Hand-poured in small batches from Pune

The Lexicon

A short dictionary of scent.

Eight words that explain why a candle smells the way it does — and why ours behave the way they do.

Cold Throw

Cold Throw

The way a candle smells before it is lit.

The scent that lifts off cool, unlit wax — on the shelf, in the box, the moment the lid comes off. A first impression, and like most first impressions, only part of the story.

In a Pavos jar:

every candle is tested in the jar first — the lid-lift moment matters.

Hot Throw

Hot Throw

The way a candle smells once the wax begins to melt and fragrance moves through the room.

The truer test. Hot throw is not how the wax smells but what it does to the air — how far a scent travels, and what the room feels like once it has.

In a Pavos jar:

tested in a real room, because the real candle begins after the match.

Top Notes

The first notes you notice.

Bright and quick — citrus, fruit, green herbs. First to arrive, first to leave; they open a scent the way a window opens a room.

In a Pavos jar:

light Blue Mind and the lemon reaches you before the match is out.

Heart Notes

The body of the scent — what the room settles into.

The middle of the fragrance, arriving once the wax pool has formed. The heart carries most of the burn — it is the scent you will remember a candle by.

In a Pavos jar:

an hour in, you are no longer smelling a candle — you are smelling the room.

Base Notes

The notes that stay longest, sometimes after the flame is out.

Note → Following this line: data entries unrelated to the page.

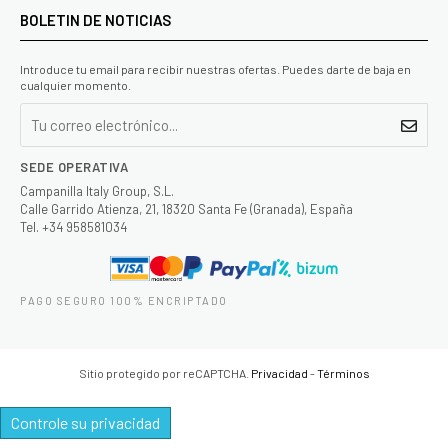
BOLETIN DE NOTICIAS
Introduce tu email para recibir nuestras ofertas. Puedes darte de baja en
cualquier momento.
SEDE OPERATIVA
Campanilla Italy Group, S.L.
Calle Garrido Atienza, 21, 18320 Santa Fe (Granada), España
Tel. +34 958581034
PAGO SEGURO 100% ENCRIPTADO
Sitio protegido por reCAPTCHA.
Privacidad
-
Términos
Controle su privacidad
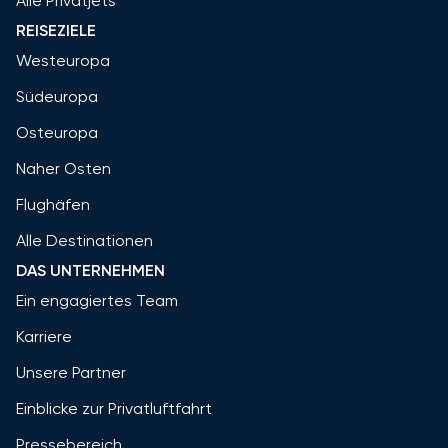
Alle Privatjets
REISEZIELE
Westeuropa
Südeuropa
Osteuropa
Naher Osten
Flughäfen
Alle Destinationen
DAS UNTERNEHMEN
Ein engagiertes Team
Karriere
Unsere Partner
Einblicke zur Privatluftfahrt
Pressebereich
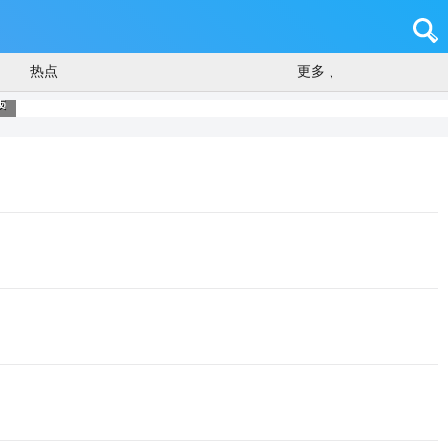
热点
更多
跋
戴手链美甲给宝宝打针护士已停职
6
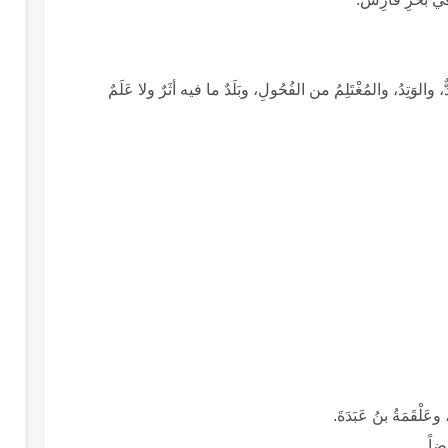
، والوَتِدُ، والمُغْتَلِمُ من الفُحُولِ، وبَلَدٌ ما فيه أثَرٌ ولا عَلَمٌ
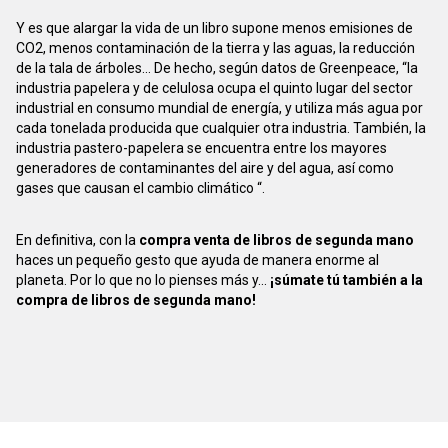
Y es que alargar la vida de un libro supone menos emisiones de
CO2, menos contaminación de la tierra y las aguas, la reducción
de la tala de árboles... De hecho, según datos de Greenpeace, “la
industria papelera y de celulosa ocupa el quinto lugar del sector
industrial en consumo mundial de energía, y utiliza más agua por
cada tonelada producida que cualquier otra industria. También, la
industria pastero-papelera se encuentra entre los mayores
generadores de contaminantes del aire y del agua, así como
gases que causan el cambio climático “.
En definitiva, con la
compra venta de libros de segunda mano
haces un pequeño gesto que ayuda de manera enorme al
planeta. Por lo que no lo pienses más y...
¡súmate tú también a la
compra de libros de segunda mano!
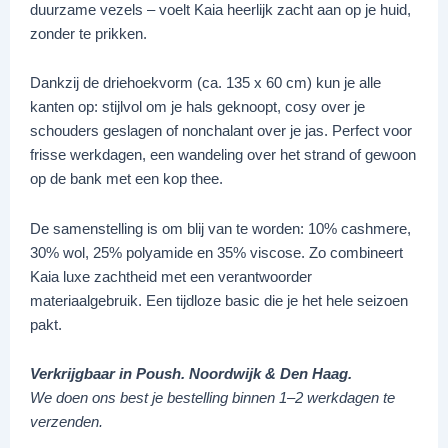
duurzame vezels – voelt Kaia heerlijk zacht aan op je huid,
zonder te prikken.
Dankzij de driehoekvorm (ca. 135 x 60 cm) kun je alle
kanten op: stijlvol om je hals geknoopt, cosy over je
schouders geslagen of nonchalant over je jas. Perfect voor
frisse werkdagen, een wandeling over het strand of gewoon
op de bank met een kop thee.
De samenstelling is om blij van te worden: 10% cashmere,
30% wol, 25% polyamide en 35% viscose. Zo combineert
Kaia luxe zachtheid met een verantwoorder
materiaalgebruik. Een tijdloze basic die je het hele seizoen
pakt.
Verkrijgbaar in Poush. Noordwijk & Den Haag.
We doen ons best je bestelling binnen 1–2 werkdagen te
verzenden.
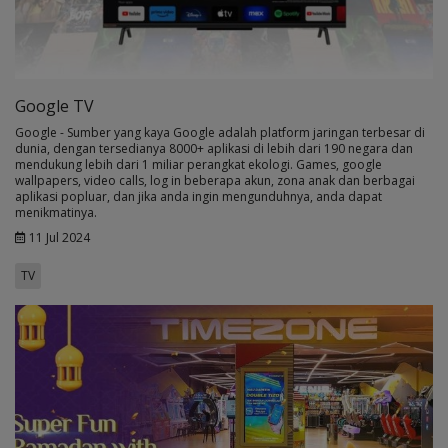
Google TV
Google - Sumber yang kaya Google adalah platform jaringan terbesar di
dunia, dengan tersedianya 8000+ aplikasi di lebih dari 190 negara dan
mendukung lebih dari 1 miliar perangkat ekologi. Games, google
wallpapers, video calls, log in beberapa akun, zona anak dan berbagai
aplikasi popluar, dan jika anda ingin mengunduhnya, anda dapat
menikmatinya.
11 Jul 2024
TV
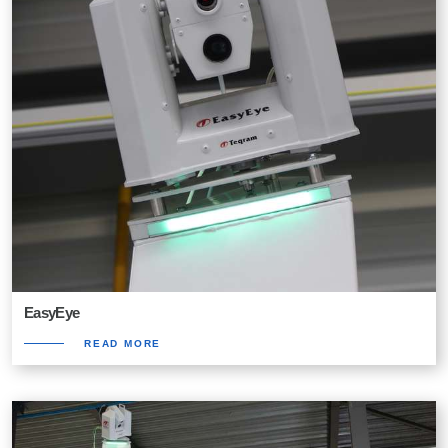
EasyEye
READ MORE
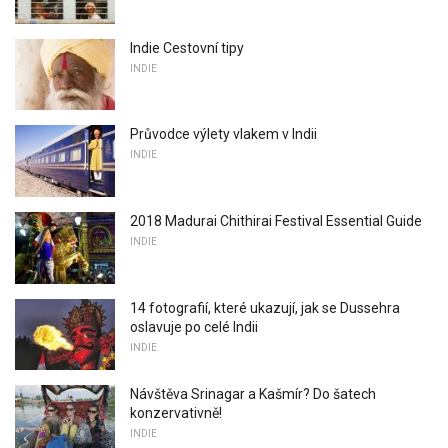
Indie Cestovní tipy
INDIE
Průvodce výlety vlakem v Indii
INDIE
2018 Madurai Chithirai Festival Essential Guide
INDIE
14 fotografií, které ukazují, jak se Dussehra
oslavuje po celé Indii
INDIE
Návštěva Srinagar a Kašmír? Do šatech
konzervativně!
INDIE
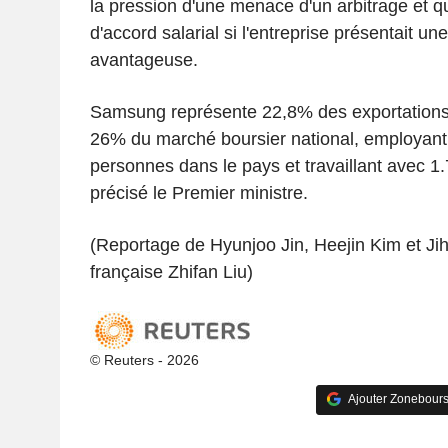
la pression d'une menace d'un arbitrage et qu'
d'accord salarial si l'entreprise présentait u
avantageuse.
Samsung représente 22,8% des exportations
26% du marché boursier national, employant
personnes dans le pays et travaillant avec 1.
précisé le Premier ministre.
(Reportage de Hyunjoo Jin, Heejin Kim et Ji
française Zhifan Liu)
© Reuters - 2026
Ajouter Zonebours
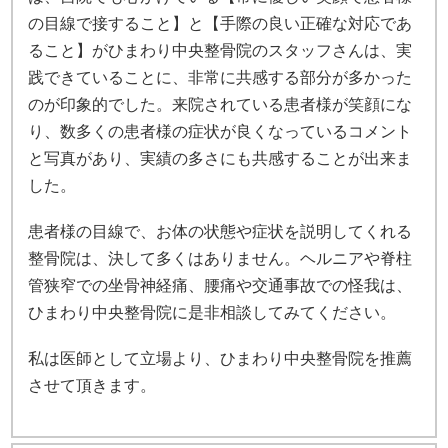
の目線で接すること】と【手際の良い正確な対応であ
ること】がひまわり中央整骨院のスタッフさんは、実
践できていることに、非常に共感する部分が多かった
のが印象的でした。来院されている患者様が笑顔にな
り、数多くの患者様の症状が良くなっているコメント
と写真があり、実績の多さにも共感することが出来ま
した。
患者様の目線で、お体の状態や症状を説明してくれる
整骨院は、決して多くはありません。ヘルニアや脊柱
管狭窄での坐骨神経痛、腰痛や交通事故での怪我は、
ひまわり中央整骨院に是非相談してみてください。
私は医師として立場より、ひまわり中央整骨院を推薦
させて頂きます。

Musk, vanilla, amber, woods — the slow movers. They hold everything above them in place and are the last to leave the room.

In a Pavos jar:

blow out After Dark at midnight; the vanilla is still there at breakfast.

Wax Memory

The path your candle learns on its first burn.

Soy wax remembers where it last melted. Whatever shape the first pool takes, every burn afterwards will follow it — faithfully.

In a Pavos jar:

give the first burn 2–3 hours, edge to edge — the full practice lives in the Burn Ritual.

Tunneling

When wax burns down the middle instead of melting edge to edge.

It leaves walls of unburned wax, drowns the wick, and quietly shortens a 30-hour candle. Almost entirely preventable.

In a Pavos jar:

almost always a first-burn story — the fix lives in the Burn Ritual.

Scent Family

A way to understand the mood of a fragrance before smelling it.

Less a list of ingredients than a mood — the kind of room, the hour, the evening a fragrance belongs to. The family tells you most of what your nose will confirm.

In a Pavos jar:

ours are Fresh, Floral, Fruity, Spiced, Woody, and Ambered — walk through all six.

The last word

Words help. The flame decides.

Eight definitions are a beginning. The rest is learned in a lit room, after dark.